In a bid to spur religious fervor in support of
the insurgents, the Kachin Baptist Convention regularly declares prayer
marathons across KIA-controlled territory.
Last month, the Mai Ja Yang church called a
12-hour prayer relay in which members of the congregation were
instructed – by name – to pray in half-hour shifts in a prayer room
built within the church compound after the start of the war. A notice on
the door was clear on what the prayers were designed for – Kareng Kaw
Ja, one of those involved, followed the instructions to the letter.
Independence was again the order of the day.
“I prayed for the state to be righteous and holy
in front of God and for religious leaders to be able to lead the people
– the Christians – through the Holy Spirit’s guidance. And also for the
leaders of the KIO and the KIA that they would be successful leading
the state so that the people can be more prosperous,” she said after her
prayer shift was over.
At Sunday Mass the following day there was yet
more politics to attend to. Later this month, the Myanmar government
will send out thousands of volunteer census workers door to door across
the country, which has 135 officially recognized ethnic groups.
Many Kachins are furious that the census
questionnaire subdivides their group into four tribes, which in the past
have been at war, but then in 1961 united against the Myanmar military.
“We shouldn’t be separated,” said a female
announcer at the end of mass, reading from a KBC statement. “If they’re
going to do the census you need to put your nationality as ‘Kachin.’
This is to preserve our culture and our nation.”
The future of the Kachin resistance looks
anything but bright. At the end of last month, the KBC ordered yet more
prayer marathons as the Myanmar military surrounded Laiza, the KIA
stronghold. Few expect government forces to take it over – Laiza lies
right on the Chinese border and the international outcry would no doubt
be loud. Myanmar’s government has become increasingly keen to appease
the international community since the West ended a strict sanctions
regime in response to recent political reforms.
On January 18, the government announced a
unilateral ceasefire with the Kachin, the last of more than 30 rebel
groups in Myanmar still fighting the military, but clashes have
continued. The next round of peace talks are due in the coming weeks and
a framework agreement is 80 percent complete, said a KIA commander who
declined to give his name because he was not authorized to speak to
media.
Many ordinary Kachins – aid workers, displaced
people, Christian leaders and KIA – say that nothing will be solved
unless the Myanmar government agrees to a federalist system, a common
refrain from the many ethnic groups on the country’s restive periphery.
But some quietly admit there are signs things are getting better in Myanmar amid a shift towards civilian rule.
Seeking religious order
Bishop Raymond Sumlut Gam of Bhammo, Kachin
state’s second-largest town, says that when he sent a letter to the
government asking to “please protect our churches” in August 2011, two
months after the conflict began, the army did appear to respond.
Only four Catholic churches have been destroyed, and all of these were hit before the letter was sent, he says.
“After that, there was no response, but the army seemed to be more careful,” he adds.
he also says that, with the war ongoing and
dozens of communities entirely abandoned, there are no immediate plans
to rebuild any churches.
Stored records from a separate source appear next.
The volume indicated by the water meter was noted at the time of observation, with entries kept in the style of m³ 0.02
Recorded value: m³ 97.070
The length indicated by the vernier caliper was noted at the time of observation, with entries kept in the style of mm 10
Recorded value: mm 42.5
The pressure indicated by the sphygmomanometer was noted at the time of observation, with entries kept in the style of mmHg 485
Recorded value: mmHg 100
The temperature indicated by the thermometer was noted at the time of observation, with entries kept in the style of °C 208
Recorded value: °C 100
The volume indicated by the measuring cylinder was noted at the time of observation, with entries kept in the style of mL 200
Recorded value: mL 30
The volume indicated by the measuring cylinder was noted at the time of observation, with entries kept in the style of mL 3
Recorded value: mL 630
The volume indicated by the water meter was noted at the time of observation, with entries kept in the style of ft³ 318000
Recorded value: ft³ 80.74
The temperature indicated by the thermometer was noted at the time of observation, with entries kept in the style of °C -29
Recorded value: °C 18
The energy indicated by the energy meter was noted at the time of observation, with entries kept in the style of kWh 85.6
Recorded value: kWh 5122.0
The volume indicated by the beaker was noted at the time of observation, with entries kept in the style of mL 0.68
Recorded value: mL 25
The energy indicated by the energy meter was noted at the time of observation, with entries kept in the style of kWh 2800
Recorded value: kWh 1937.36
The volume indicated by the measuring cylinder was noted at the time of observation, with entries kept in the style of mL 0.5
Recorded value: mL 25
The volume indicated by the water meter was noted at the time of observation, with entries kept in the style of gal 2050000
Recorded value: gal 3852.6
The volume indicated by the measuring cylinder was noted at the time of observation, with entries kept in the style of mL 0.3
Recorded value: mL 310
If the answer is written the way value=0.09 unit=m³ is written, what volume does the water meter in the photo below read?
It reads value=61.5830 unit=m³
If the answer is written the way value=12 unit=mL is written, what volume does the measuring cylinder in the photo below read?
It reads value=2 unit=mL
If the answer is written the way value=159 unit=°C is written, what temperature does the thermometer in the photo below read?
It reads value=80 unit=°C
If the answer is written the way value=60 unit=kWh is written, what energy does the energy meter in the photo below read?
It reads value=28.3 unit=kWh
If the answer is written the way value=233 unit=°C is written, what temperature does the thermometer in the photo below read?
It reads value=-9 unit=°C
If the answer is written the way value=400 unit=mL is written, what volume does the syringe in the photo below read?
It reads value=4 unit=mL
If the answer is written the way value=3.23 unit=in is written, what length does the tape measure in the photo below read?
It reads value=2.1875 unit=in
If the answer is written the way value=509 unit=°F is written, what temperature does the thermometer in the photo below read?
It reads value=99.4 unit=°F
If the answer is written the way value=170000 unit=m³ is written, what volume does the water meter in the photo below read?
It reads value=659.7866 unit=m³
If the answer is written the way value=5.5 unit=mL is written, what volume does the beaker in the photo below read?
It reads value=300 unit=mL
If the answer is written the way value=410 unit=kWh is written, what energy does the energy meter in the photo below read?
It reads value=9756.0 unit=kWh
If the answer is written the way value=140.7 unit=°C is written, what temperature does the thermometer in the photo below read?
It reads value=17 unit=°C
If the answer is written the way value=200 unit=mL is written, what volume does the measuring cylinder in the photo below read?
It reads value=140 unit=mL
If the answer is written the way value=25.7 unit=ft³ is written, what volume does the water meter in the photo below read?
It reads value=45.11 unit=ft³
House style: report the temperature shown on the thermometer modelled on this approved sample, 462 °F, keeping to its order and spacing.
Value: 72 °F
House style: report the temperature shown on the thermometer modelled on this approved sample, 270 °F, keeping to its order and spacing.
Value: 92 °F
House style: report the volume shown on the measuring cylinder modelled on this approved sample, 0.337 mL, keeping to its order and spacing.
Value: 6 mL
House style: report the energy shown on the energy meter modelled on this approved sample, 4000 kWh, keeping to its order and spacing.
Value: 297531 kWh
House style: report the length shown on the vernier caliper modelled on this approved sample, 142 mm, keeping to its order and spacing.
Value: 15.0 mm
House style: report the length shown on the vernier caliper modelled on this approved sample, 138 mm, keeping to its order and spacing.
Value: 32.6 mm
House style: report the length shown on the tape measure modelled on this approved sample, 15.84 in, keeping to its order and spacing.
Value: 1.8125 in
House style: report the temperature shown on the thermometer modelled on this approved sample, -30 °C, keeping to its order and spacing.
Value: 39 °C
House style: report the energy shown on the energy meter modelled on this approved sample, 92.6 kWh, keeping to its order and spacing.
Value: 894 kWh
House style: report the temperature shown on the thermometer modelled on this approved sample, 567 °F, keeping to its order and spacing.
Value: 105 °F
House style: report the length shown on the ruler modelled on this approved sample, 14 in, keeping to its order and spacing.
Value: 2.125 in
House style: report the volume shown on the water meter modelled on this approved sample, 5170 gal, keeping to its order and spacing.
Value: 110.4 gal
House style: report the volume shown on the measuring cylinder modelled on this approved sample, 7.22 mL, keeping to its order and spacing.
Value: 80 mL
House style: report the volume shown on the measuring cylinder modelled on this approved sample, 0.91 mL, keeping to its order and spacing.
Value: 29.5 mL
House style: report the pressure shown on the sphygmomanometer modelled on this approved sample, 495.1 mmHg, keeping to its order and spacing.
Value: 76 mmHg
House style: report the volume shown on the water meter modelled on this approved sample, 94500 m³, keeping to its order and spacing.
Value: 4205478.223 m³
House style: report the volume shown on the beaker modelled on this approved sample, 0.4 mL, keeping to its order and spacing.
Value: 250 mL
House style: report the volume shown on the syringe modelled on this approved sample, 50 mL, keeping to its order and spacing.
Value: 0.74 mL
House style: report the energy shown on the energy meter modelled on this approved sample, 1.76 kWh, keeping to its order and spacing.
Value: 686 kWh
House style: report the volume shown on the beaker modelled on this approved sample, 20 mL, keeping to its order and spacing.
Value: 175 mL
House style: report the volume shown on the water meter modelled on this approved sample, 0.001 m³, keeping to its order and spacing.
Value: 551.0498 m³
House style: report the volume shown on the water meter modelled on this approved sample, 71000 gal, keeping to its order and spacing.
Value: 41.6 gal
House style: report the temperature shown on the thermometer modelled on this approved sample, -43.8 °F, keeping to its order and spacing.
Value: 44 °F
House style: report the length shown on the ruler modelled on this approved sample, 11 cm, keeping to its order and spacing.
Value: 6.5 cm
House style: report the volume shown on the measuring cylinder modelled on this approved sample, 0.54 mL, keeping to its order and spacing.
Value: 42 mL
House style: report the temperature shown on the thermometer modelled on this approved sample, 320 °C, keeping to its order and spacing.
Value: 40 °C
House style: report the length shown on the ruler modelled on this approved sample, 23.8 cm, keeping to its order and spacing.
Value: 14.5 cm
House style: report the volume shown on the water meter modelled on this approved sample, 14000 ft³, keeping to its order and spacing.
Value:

The bill is likely to be considerable for a
region among the poorest in the country, itself one of the least
developed in the region: new brick churches in northern Myanmar start at
about US$10,000 each and those made out of wood and bamboo around
$5,000. Many will have to be demolished first, at a further cost.
In the past, Myanmar’s military regime would have been happy to smash
churches down with no thought of helping with reconstruction, says
Bishop Raymond. “But now the government might be different. If there is
at least a chance, we will ask them to help us rebuild our churches.”